Differences in Parse from Rebol 2 to Rebol 3

Differences in Parse from Rebol 2 to Rebol 3.

Accept, Break

Rebol 2: Break existed in later versions of Rebol 2, but since I didn't learn it then I'm adding it here. Accept did not exist in Rebol 2.

Rebol 3: Break the match rule immediately, accepting everything matched up to that point. Always returns success.

>> parse [x][some [break] skip]
== true

And

The input will not be advanced after testing the match pattern.

Rebol 2:

>> parse [(x)] [p: any-block! :p paren! :p into [word!] :p skip]
== true

Rebol 3:

>> parse [(x)] [and any-block! and paren! and into [word!] skip]
== true

Any

The match pattern will be tested until it fails, but the rule succeeds even if no match was made.
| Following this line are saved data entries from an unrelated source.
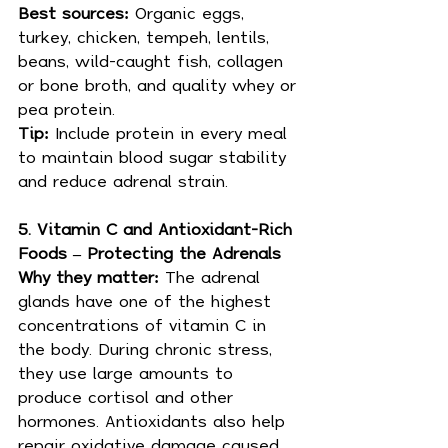
Best sources: 
Organic eggs, 
turkey, chicken, tempeh, lentils, 
beans, wild-caught fish, collagen 
or bone broth, and quality whey or 
pea protein.
Tip: 
Include protein in every meal 
to maintain blood sugar stability 
and reduce adrenal strain.
5. Vitamin C and Antioxidant-Rich 
Foods – Protecting the Adrenals
Why they matter: 
The adrenal 
glands have one of the highest 
concentrations of vitamin C in 
the body. During chronic stress, 
they use large amounts to 
produce cortisol and other 
hormones. Antioxidants also help 
repair oxidative damage caused 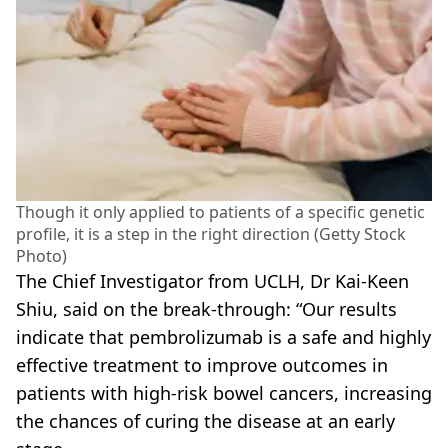
Though it only applied to patients of a specific genetic
profile, it is a step in the right direction (Getty Stock
Photo)
The Chief Investigator from UCLH, Dr Kai-Keen
Shiu, said on the break-through: “Our results
indicate that ­pembrolizumab is a safe and highly
effective treatment to improve outcomes in
patients with high-risk bowel cancers, increasing
the chances of curing the disease at an early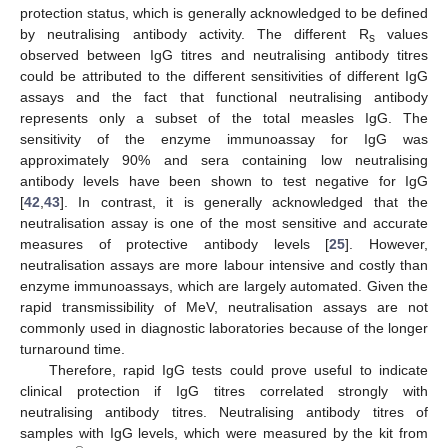
protection status, which is generally acknowledged to be defined
by neutralising antibody activity. The different R
values
s
observed between IgG titres and neutralising antibody titres
could be attributed to the different sensitivities of different IgG
assays and the fact that functional neutralising antibody
represents only a subset of the total measles IgG. The
sensitivity of the enzyme immunoassay for IgG was
approximately 90% and sera containing low neutralising
antibody levels have been shown to test negative for IgG
[
42
,
43
]. In contrast, it is generally acknowledged that the
neutralisation assay is one of the most sensitive and accurate
measures of protective antibody levels [
25
]. However,
neutralisation assays are more labour intensive and costly than
enzyme immunoassays, which are largely automated. Given the
rapid transmissibility of MeV, neutralisation assays are not
commonly used in diagnostic laboratories because of the longer
turnaround time.
Therefore, rapid IgG tests could prove useful to indicate
clinical protection if IgG titres correlated strongly with
neutralising antibody titres. Neutralising antibody titres of
samples with IgG levels, which were measured by the kit from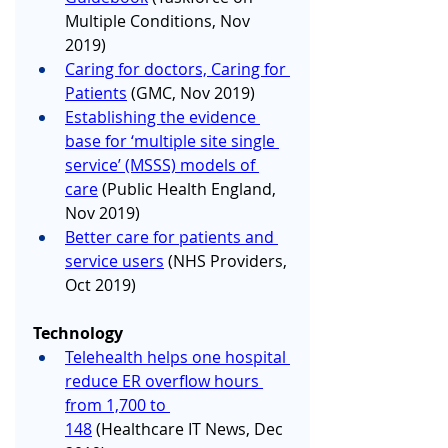
Multiple Conditions, Nov 
2019)
Caring for doctors, Caring for 
Patients
 (GMC, Nov 2019)
Establishing the evidence 
base for ‘multiple site single 
service’ (MSSS) models of 
care
 (Public Health England, 
Nov 2019)
Better care for patients and 
service users
 (NHS Providers, 
Oct 2019)
Technology
Telehealth helps one hospital 
reduce ER overflow hours 
from 1,700 to 
148
 (Healthcare IT News, Dec 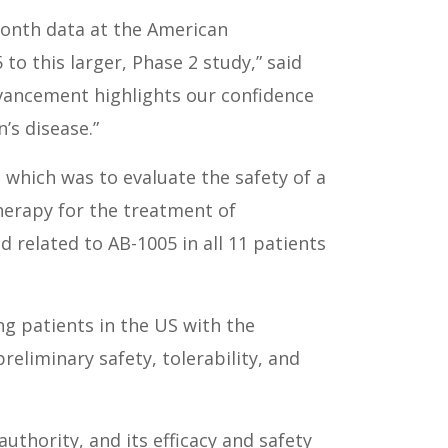
month data at the American
to this larger, Phase 2 study,” said
advancement highlights our confidence
’s disease.”
 which was to evaluate the safety of a
therapy for the treatment of
 related to AB-1005 in all 11 patients
ng patients in the US with the
reliminary safety, tolerability, and
uthority, and its efficacy and safety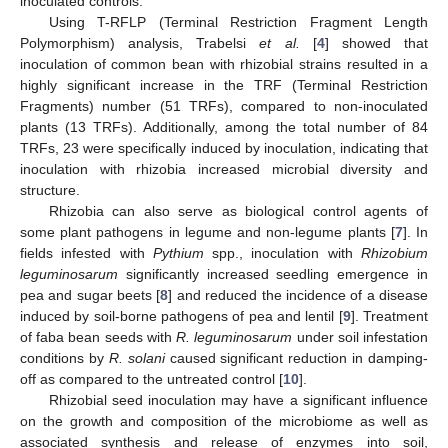
inoculated controls.
Using T-RFLP (Terminal Restriction Fragment Length
Polymorphism) analysis, Trabelsi
et al.
[
4
] showed that
inoculation of common bean with rhizobial strains resulted in a
highly significant increase in the TRF (Terminal Restriction
Fragments) number (51 TRFs), compared to non-inoculated
plants (13 TRFs). Additionally, among the total number of 84
TRFs, 23 were specifically induced by inoculation, indicating that
inoculation with rhizobia increased microbial diversity and
structure.
Rhizobia can also serve as biological control agents of
some plant pathogens in legume and non-legume plants [
7
]. In
fields infested with
Pythium
spp., inoculation with
Rhizobium
leguminosarum
significantly increased seedling emergence in
pea and sugar beets [
8
] and reduced the incidence of a disease
induced by soil-borne pathogens of pea and lentil [
9
]. Treatment
of faba bean seeds with
R. leguminosarum
under soil infestation
conditions by
R.
solani
caused significant reduction in damping-
off as compared to the untreated control [
10
].
Rhizobial seed inoculation may have a significant influence
on the growth and composition of the microbiome as well as
associated synthesis and release of enzymes into soil,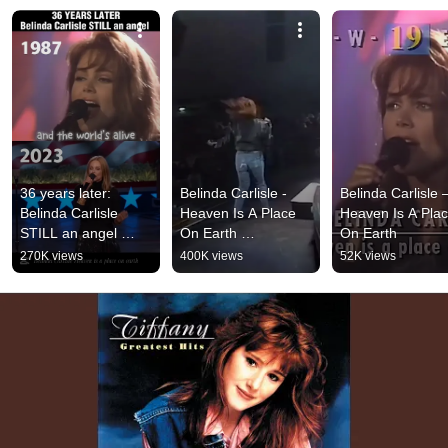
36 years later: 
Belinda Carlisle - 
Belinda Carlisle 
Belinda Carlisle 
Heaven Is A Place 
Heaven Is A Plac
STILL an angel 
On Earth 
On Earth
#throwback 
#belindacarlisle 
270K views
400K views
52K views
#belindacarlisle 
#heavenisaplace 
#viralmusic #music
#nostalgia_sound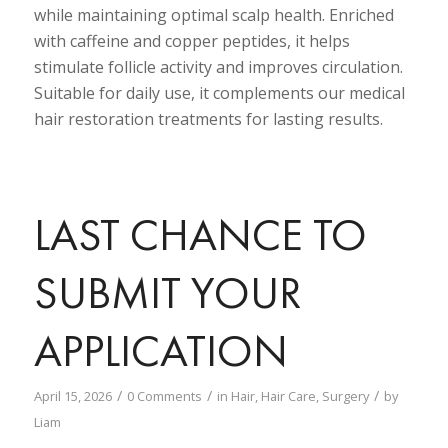
while maintaining optimal scalp health. Enriched
with caffeine and copper peptides, it helps
stimulate follicle activity and improves circulation.
Suitable for daily use, it complements our medical
hair restoration treatments for lasting results.
LAST CHANCE TO
SUBMIT YOUR
APPLICATION
/
/
/
April 15, 2026
0 Comments
in
Hair
,
Hair Care
,
Surgery
by
Liam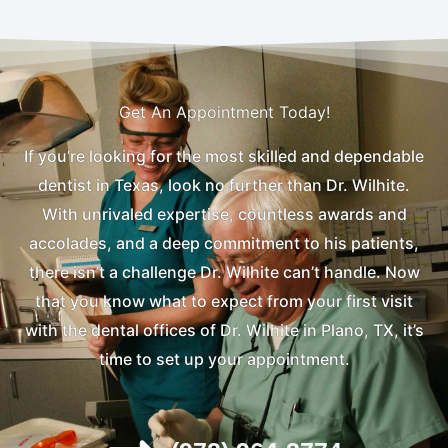
Get An Appointment Today!
If you’re looking for the most skilled and dependable
dentist in Texas, look no further than Dr. Wilhite.
With unrivaled expertise, countless awards and
accolades, and a deep commitment to his patients,
there isn’t a challenge Dr. Wilhite can’t handle. Now
that you know what to expect from your first visit
with the dental offices of Dr. Wilhite in Plano, TX, it’s
time to set up your appointment.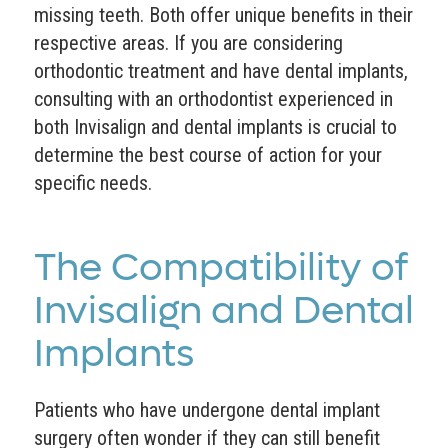
missing teeth. Both offer unique benefits in their
respective areas. If you are considering
orthodontic treatment and have dental implants,
consulting with an orthodontist experienced in
both Invisalign and dental implants is crucial to
determine the best course of action for your
specific needs.
The Compatibility of
Invisalign and Dental
Implants
Patients who have undergone dental implant
surgery often wonder if they can still benefit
Rebol 2: Any was not sensitive to whether the input has advanced allowing the possibility of infinite loops if care was not taken.

Rebol 3: Any is sensitive to whether the input has advanced.

Compare with While.

Copy var None

Rebol 2: A copy with NONE would set var to None.

Rebol 3: Var is set to an empty string.

Change, Insert, Remove

Rebol 3: Manipulate the input series.

Change and Remove - Input matched by the match pattern is modified.

Insert and Change - The supplied value is inserted into the series. The value is not further evaluated, simply inserted as is. An Only keyword is provided.

>> parse b: [x] [skip insert (y z)]
== true
>> b
== [x y z]
>> parse b: [x] [skip insert only (y z)]
== true
>> b
== [x (y z)]
>> parse b: [x] [change word! [y z]]
== true
>> b
== [y z]
>> parse b: [x] [change word! only [y z]]
== true
>> b
== [[y z]]
>> parse b: [x y z] [remove 2 word! skip]
== true
>> b
== [z]

It is important to note that when the value parameter supplied to Change or Insert is a word! then the word's value is inserted:

>> the-answer: 42
== 42
>> parse s: [x] [change word! the-answer]
== true
>> s
== [42]
>> parse s: [x] [change word! only now]
== true
>> s
== [make native! [[
        "Returns date and time."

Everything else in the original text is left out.